— Дяденька!
Красноармеец не обернулся на зов, но юный разведчик понял, что его услышали, и рука солдата тут же опустилась на винтовку, а Петя уже громче продолжил:
— Дяденька! Не стреляйте, я свой!
Красноармеец резким движением вскинул винтовку и хриплым, простуженным голосом скомандовал:
— Сигай в траншею, быстро и без шума.
Петя рванулся из своего снежного укрытия, а солдат приказал:
— Руки вверх!..
Тут из блиндажа вышел второй солдат в телогрейке, наброшенной на плечи, и спросил:
— С кем это ты, Иваныч, развоевался?
Красноармеец ткнул винтовкой в сторону Пети, стоявшего с поднятыми руками, и произнес:
— Да вот, товарищ сержант, шпиона немецкого поймал.
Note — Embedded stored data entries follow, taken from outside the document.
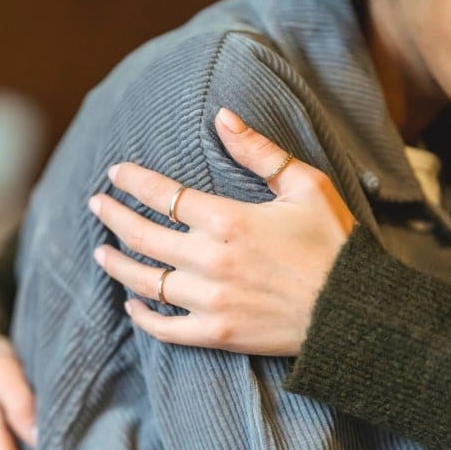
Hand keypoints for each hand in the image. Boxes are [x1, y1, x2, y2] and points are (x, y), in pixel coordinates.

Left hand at [87, 108, 356, 355]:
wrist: (354, 313)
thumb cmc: (334, 244)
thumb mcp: (306, 186)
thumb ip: (259, 152)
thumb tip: (221, 115)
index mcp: (228, 220)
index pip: (163, 195)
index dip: (133, 182)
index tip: (115, 173)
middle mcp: (210, 260)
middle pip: (143, 235)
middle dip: (112, 217)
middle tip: (96, 205)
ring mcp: (210, 300)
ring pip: (145, 281)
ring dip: (117, 264)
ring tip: (101, 252)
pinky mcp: (216, 334)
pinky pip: (165, 328)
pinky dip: (142, 317)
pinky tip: (131, 305)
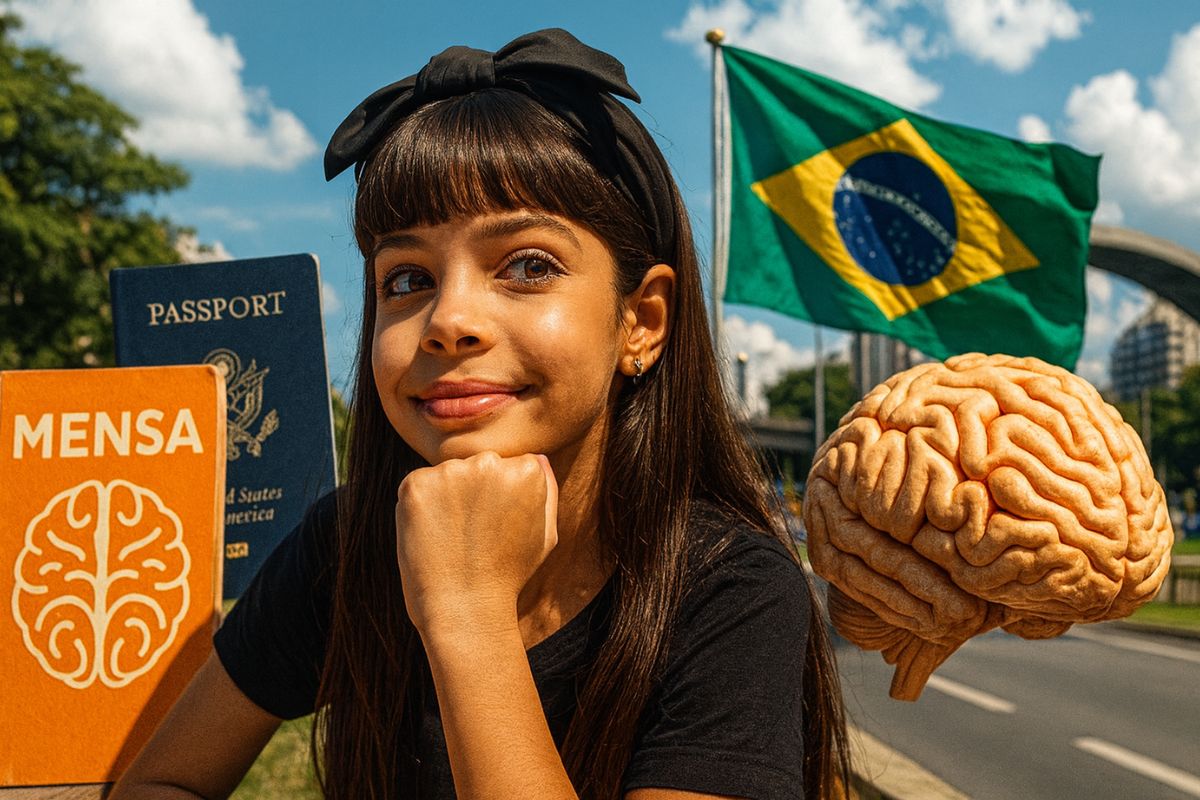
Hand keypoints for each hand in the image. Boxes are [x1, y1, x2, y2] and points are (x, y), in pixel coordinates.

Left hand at [394, 451, 558, 638]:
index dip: (506, 497)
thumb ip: (546, 490)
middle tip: (476, 534)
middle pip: (482, 464)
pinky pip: (420, 485)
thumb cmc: (509, 574)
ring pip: (450, 474)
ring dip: (450, 496)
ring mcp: (449, 472)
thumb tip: (537, 460)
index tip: (500, 525)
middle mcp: (489, 462)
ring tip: (455, 538)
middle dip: (478, 490)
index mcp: (528, 469)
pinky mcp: (416, 484)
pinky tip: (434, 535)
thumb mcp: (546, 535)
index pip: (514, 465)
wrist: (465, 607)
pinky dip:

Молоденький сержант подошел к Пете, опустил его руки, удивленно посмотрел на мальчика и спросил:
— Откуда же ты такой взялся?..
Петя, сияя от счастья, что вот наконец все его мытарства позади, смотрел на пожилого усатого солдата. Он совсем не обиделся на этого добродушного дядьку, что тот обозвал его немецким шпионом. Красноармеец удивленно наблюдал за Петей и не мог пока понять, чему же так радуется этот мальчишка. Вдруг тот бросился к солдату и прижался головой к его груди. Красноармеец растерянно посмотрел на сержанта, а затем погладил Петю по голове: ему только теперь стало ясно, что этот маленький и худенький мальчишка вырвался из какого-то страшного ада, поэтому он и радовался встрече с бойцом Красной Армии. Усатый остался на улице вести наблюдение за немцами, а мальчик с сержантом вошли в блиндаж, который освещался самодельной лампой из расплющенной гильзы зенитного снаряда. Подземелье встретило Петю теплом и запахом махорки. Дым от табака был такой сильный, что мальчик оставил дверь открытой. Сержант удивленно посмотрел на Петю, затем раздул свои широкие ноздри, глубоко несколько раз вздохнул и махнул рукой: мол, действительно, воздух того… прокуренный. Тут он легко хлопнул ладонью по спине красноармейца, лежавшего на нарах с натянутой на голову телогрейкой. Солдат перевернулся на другой бок и стал закутывать голову своей прожженной в нескольких местах телогрейкой, а сержант настаивал:
— Давай, Михалыч, просыпайся… Неси все на стол — смотри, какой гость к нам пожаловал…
Михалыч сбросил с себя телогрейку, открыл глаза:
— У-у-у Вот эта да!.. Вот это гость! Сыну моему ровесник. Двенадцать?
Петя отрицательно мотнул головой и твердо ответил:
— Не угадали, уже четырнадцать…
Красноармеец хитро прищурился и весело продолжил:
— Ну, тогда, товарищ сержант, надо вставать… Четырнадцать — это возраст… Надо накормить нашего гостя.
Михалыч бодро вскочил с нар и выложил из вещмешка на небольшой стол буханку хлеба, две банки тушенки и кусок сала, завернутый в лощеную бумагу с готическим шрифтом. С маленькой чугунной печки, похожей на «буржуйку» из дома лесника, он снял пышущий паром огромный, весь помятый пузатый чайник и разлил по большим алюминиевым кружкам кипяток. Тут красноармеец весело подмигнул Пете: мол, это еще не все — и вытащил из своего залатанного суровыми нитками вещмешка колотый сахар в чистой белой тряпке. Михалыч выбрал самый большой кусок сахара и протянул Пете. Мальчик только сейчас понял, как он голоден… Жадно смотрел на стол и готов был уже наброситься на еду, но что-то такое внутри заставило его отвернуться. «Ведь я же человек, — думал он. — Голодный, битый фашистами. Вести себя должен подобающе, по-человечески…»
Петя не смог сказать «спасибо», а только кивком головы поблагодарил Михалыча за сахар; сержант, поняв психологическое состояние мальчика, не стал донимать его расспросами и уселся на широкий чурбак около стола. Немецким кинжалом с фашистской свастикой он вскрыл банки с тушенкой, нарезал хлеб толстыми кусками и хлопнул ладонями:
— Ну, Михалыч, пора, пора, а то немцы скоро проснутся—и прощай тогда наша трапеза.